It is noted that described further below is all exemplary, it is intended to provides further instruction to the application.It is unless another Indicate, all technologies used herein and scientific terminology are with usual with the application person of an ordinary skill in the technical field The identical meanings of understanding.
It should be noted that term used herein above is merely to describe embodiment, and be not intended to restricted root According to the illustrative embodiments of the application.As used herein, unless the context clearly indicates otherwise, otherwise singulative It is also intended to include plural form, additionally, it should be understood that, when in this manual using term "comprising" and/or " bag Include " when, it indicates existing characteristics, step, operation, device, component and/or combinations thereof.

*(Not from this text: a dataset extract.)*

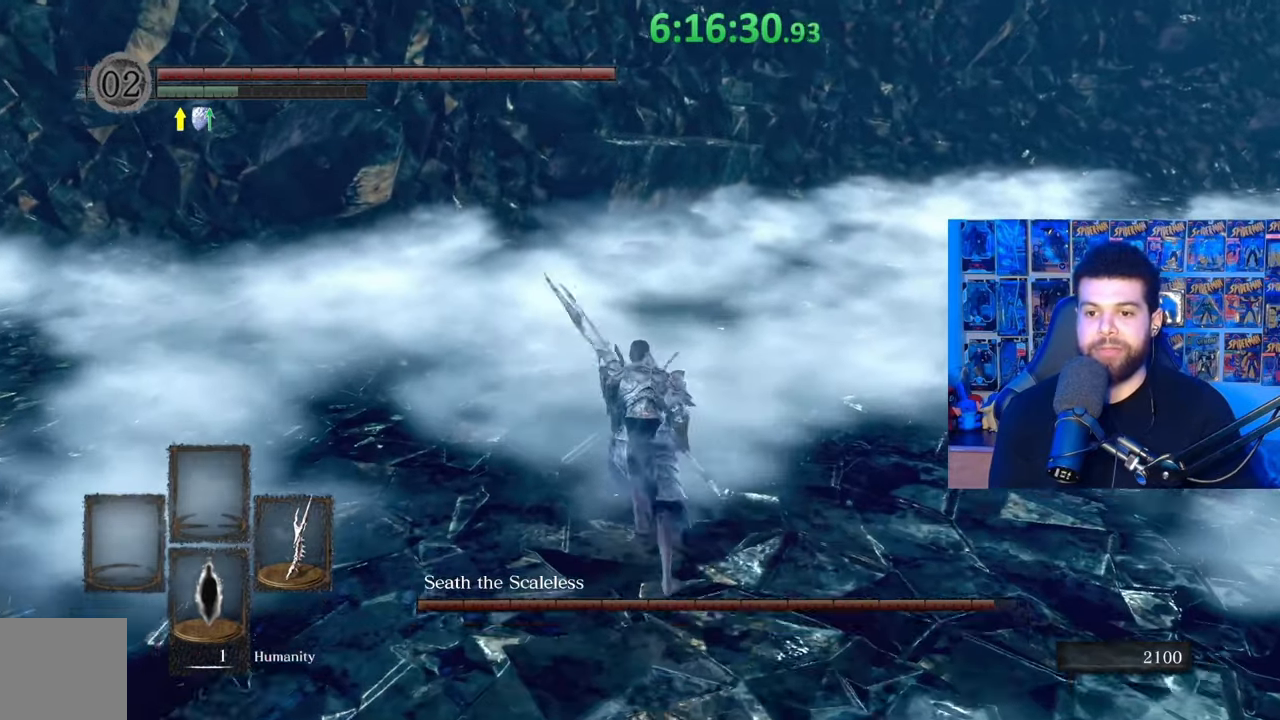
{"buttons": [], "left_stick": "up", "right_stick": "center", "events": [[100, "R1", "down"], [283, "B", "up"], [283, "R1", "up"]]}
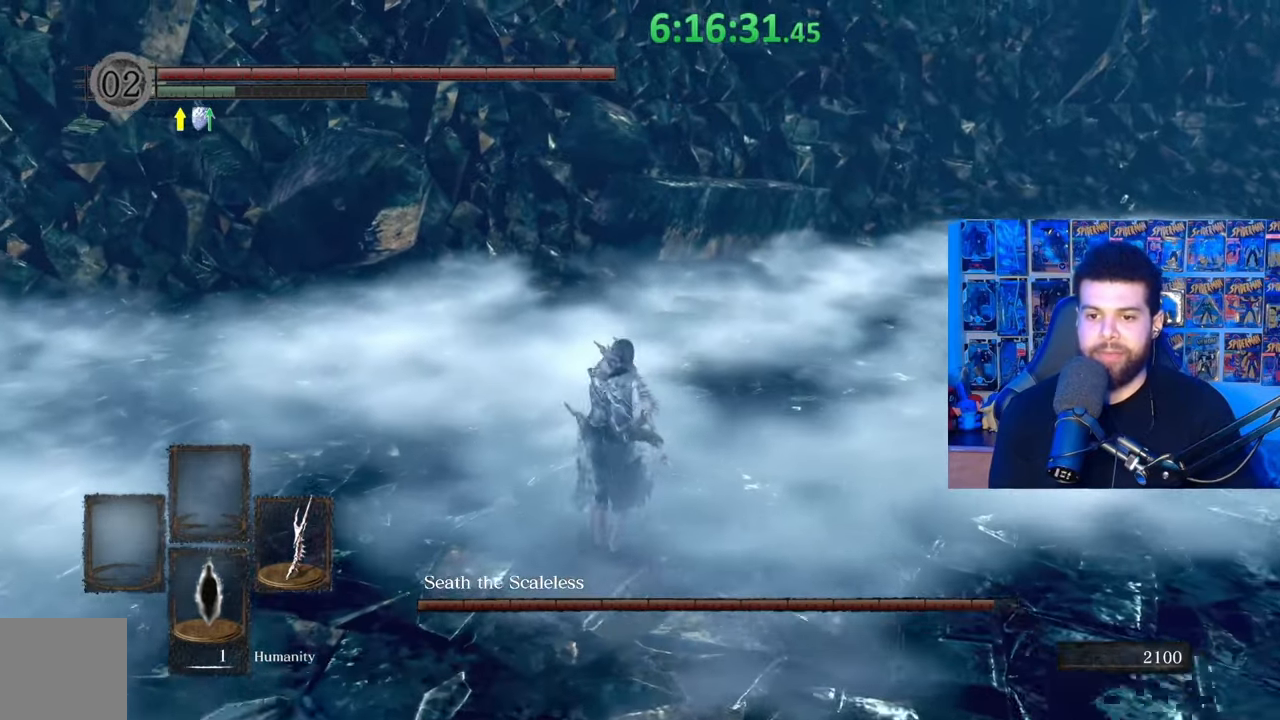
{"buttons": [], "left_stick": "up", "right_stick": "center", "events": [[133, "left_stick", "center"], [467, "left_stick", "up"]]}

As background technology is previously mentioned, hidden Markov model be easily trapped on solving the problems, such as overfitting it is local most Excellent situation, and computation complexity is higher.In order to improve recognition capabilities of the HMM to CpG islands, the present invention proposes one kind and is based on The CpG islands recognition methods of genetic algorithm and hidden Markov model, comprises the following steps, as shown in Figure 1:
1) model parameter initializes:Multiple chromosomes for including gene elements are obtained, each gene elements are using real Number represents that multiple chromosomes form one group of hidden Markov model parameter;
Chromosome generally represents the element of a character string, and each element is otherwise known as gene.Due to HMM parameters A, B, Pi It is three real number matrix, and dimension is higher, is difficult to using binary coding, for direct real reaction model parameter Change, so being represented using real number genomic strings.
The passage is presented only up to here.